Some common issues that can silently cause errors in the correlations:

  • Mixed coordinate conventions: ensure ra_units/dec_units are set correctly, and check sign conventions (flip_g1/flip_g2 when needed).

  • Missing or mismatched random catalogs for NN/NNN: random catalogs should follow the same survey geometry/masks as the corresponding data catalogs.

  • Inconsistent patch definitions across cross-correlated catalogs: use shared patch_centers rather than separate npatch runs for each catalog.

  • Interpreting varxi as total uncertainty by default: shot-noise-only variances can underestimate errors at large scales; prefer patch-based covariances when possible.

Manually accumulating the correlation function

For even more control over the calculation, you can break up the steps in the process functions. There are typically three steps:

  1. Calculate the variance of the field as needed (i.e. for anything but NN correlations).

  2. Accumulate the correlations into the bins for each auto-correlation and cross-correlation desired.

  3. Finalize the calculation.

If you have several pairs of catalogs that you want to accumulate into a single correlation function, you could write the following:

lens_cats = [ treecorr.Catalog(f,config) for f in lens_files ]
source_cats = [ treecorr.Catalog(f,config) for f in source_files ]
ng = treecorr.NGCorrelation(config)
varg = treecorr.calculateVarG(source_cats)
for c1, c2 in zip(lens_cats, source_cats):
    ng.process_cross(c1,c2)
ng.finalize(varg)

In addition to process_cross, classes that allow auto-correlations have a process_auto method for manually processing auto-correlations. See the docstrings for these methods for more information.

Breaking up the calculation manually like this is probably not often necessary anymore.

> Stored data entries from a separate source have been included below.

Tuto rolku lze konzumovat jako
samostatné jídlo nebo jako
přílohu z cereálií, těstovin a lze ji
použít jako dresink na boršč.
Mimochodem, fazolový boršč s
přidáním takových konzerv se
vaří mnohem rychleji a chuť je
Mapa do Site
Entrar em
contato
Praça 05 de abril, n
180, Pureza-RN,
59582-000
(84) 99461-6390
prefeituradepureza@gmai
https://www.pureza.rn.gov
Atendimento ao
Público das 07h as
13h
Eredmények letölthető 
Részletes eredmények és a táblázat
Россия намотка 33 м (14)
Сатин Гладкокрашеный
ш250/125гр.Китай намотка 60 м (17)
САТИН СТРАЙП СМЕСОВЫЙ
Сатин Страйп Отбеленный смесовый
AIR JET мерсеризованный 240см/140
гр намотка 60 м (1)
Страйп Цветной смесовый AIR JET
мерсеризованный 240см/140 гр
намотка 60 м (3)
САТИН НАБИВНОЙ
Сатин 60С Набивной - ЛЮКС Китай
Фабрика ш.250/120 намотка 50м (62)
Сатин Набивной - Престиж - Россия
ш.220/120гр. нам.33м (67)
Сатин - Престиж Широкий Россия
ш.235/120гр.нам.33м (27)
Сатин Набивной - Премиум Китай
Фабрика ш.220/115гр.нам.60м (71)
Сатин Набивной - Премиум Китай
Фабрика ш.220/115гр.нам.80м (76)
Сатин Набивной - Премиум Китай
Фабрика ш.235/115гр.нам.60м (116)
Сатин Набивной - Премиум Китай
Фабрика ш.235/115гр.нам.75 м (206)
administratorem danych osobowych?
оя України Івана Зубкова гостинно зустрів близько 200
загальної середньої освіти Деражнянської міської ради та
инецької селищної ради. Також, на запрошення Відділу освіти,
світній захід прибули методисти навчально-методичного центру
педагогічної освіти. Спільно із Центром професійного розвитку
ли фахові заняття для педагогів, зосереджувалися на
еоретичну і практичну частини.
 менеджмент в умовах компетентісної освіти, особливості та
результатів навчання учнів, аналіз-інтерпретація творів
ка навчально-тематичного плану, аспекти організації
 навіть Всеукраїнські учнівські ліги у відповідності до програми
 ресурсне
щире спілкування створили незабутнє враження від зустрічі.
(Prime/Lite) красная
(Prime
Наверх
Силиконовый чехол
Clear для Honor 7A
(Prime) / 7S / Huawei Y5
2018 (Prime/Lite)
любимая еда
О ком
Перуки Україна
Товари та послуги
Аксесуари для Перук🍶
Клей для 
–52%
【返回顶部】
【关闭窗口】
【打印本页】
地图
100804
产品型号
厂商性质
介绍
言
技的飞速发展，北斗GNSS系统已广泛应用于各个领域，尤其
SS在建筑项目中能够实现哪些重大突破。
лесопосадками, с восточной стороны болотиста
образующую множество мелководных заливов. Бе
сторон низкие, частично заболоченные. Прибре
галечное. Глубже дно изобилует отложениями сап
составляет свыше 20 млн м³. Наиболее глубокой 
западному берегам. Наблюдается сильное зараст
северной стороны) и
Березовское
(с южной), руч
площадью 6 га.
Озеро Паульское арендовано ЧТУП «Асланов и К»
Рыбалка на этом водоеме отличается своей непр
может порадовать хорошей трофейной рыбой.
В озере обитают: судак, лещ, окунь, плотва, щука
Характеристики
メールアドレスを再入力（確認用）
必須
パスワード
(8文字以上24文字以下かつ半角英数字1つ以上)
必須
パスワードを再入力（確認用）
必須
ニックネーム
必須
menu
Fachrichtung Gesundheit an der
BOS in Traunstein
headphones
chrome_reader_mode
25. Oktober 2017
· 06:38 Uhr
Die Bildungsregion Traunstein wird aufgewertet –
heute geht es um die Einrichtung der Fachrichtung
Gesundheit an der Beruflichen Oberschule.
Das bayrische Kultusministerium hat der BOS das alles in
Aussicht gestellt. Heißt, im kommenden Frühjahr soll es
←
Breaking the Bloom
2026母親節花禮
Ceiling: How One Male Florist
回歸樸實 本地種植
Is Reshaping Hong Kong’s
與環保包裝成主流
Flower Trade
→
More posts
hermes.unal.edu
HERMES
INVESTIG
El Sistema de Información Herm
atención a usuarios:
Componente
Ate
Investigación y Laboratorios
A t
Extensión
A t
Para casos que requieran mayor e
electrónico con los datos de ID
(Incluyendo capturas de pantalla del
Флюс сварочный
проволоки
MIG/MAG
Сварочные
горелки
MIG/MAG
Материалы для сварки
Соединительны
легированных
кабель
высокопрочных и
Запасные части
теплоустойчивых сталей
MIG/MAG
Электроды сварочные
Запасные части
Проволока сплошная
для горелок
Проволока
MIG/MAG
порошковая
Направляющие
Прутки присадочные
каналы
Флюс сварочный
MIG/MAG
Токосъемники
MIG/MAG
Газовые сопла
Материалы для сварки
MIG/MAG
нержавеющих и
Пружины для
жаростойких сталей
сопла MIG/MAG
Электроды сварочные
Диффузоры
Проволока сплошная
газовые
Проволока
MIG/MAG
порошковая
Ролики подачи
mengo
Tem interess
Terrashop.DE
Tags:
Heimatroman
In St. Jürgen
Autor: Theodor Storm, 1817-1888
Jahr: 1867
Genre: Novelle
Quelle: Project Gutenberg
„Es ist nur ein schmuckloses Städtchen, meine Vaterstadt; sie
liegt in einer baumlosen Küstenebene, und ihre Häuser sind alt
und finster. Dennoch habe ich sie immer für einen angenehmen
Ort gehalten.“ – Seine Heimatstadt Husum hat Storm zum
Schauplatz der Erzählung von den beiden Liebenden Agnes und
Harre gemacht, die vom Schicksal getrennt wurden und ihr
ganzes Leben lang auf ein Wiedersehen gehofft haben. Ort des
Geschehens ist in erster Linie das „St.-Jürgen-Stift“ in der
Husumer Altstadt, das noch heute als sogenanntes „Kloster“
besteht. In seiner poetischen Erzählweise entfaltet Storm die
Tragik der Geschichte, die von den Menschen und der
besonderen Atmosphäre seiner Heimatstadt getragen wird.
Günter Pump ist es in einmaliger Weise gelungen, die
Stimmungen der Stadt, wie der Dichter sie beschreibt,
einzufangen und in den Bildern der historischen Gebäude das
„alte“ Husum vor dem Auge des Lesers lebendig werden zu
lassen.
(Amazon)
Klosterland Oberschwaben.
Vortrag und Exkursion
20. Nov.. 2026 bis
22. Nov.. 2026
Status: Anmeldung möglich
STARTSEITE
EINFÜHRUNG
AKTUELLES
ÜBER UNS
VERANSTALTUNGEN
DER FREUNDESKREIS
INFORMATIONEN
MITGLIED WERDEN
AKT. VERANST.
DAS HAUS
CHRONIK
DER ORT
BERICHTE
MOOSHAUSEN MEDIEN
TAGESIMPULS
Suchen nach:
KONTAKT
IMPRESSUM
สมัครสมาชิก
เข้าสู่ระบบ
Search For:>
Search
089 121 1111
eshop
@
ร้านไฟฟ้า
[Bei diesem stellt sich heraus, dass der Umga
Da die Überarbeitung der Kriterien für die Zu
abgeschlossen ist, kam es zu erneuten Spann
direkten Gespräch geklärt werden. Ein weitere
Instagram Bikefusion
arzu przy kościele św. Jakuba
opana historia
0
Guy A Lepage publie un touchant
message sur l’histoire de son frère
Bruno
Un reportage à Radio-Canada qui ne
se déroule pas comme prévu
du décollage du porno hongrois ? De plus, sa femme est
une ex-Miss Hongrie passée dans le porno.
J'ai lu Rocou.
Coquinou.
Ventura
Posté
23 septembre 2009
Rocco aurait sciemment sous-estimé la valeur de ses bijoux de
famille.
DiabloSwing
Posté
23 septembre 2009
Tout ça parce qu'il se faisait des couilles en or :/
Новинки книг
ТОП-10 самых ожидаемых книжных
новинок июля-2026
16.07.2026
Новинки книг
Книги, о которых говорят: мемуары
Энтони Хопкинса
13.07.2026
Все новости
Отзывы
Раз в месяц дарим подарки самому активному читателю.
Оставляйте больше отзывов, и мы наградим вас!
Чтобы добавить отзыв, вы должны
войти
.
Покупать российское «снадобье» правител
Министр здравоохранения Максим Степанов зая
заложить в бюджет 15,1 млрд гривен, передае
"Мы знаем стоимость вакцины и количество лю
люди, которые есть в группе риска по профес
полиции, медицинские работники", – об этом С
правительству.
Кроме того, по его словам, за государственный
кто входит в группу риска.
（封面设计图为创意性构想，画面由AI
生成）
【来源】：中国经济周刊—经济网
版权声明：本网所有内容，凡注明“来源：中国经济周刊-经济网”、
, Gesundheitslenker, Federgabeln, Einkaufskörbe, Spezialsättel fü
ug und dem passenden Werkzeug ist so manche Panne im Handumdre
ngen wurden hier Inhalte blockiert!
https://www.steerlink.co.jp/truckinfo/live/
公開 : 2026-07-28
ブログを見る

It used to be useful for dividing a calculation among several machines, which would each save their results to disk. These results could then be reassembled and finalized after all the results were finished.

However, this work mode is now incorporated directly into TreeCorr via the use of “patches”. See Patches for details about how to automatically divide up your input catalog into patches and to farm the calculation out to multiple machines using MPI.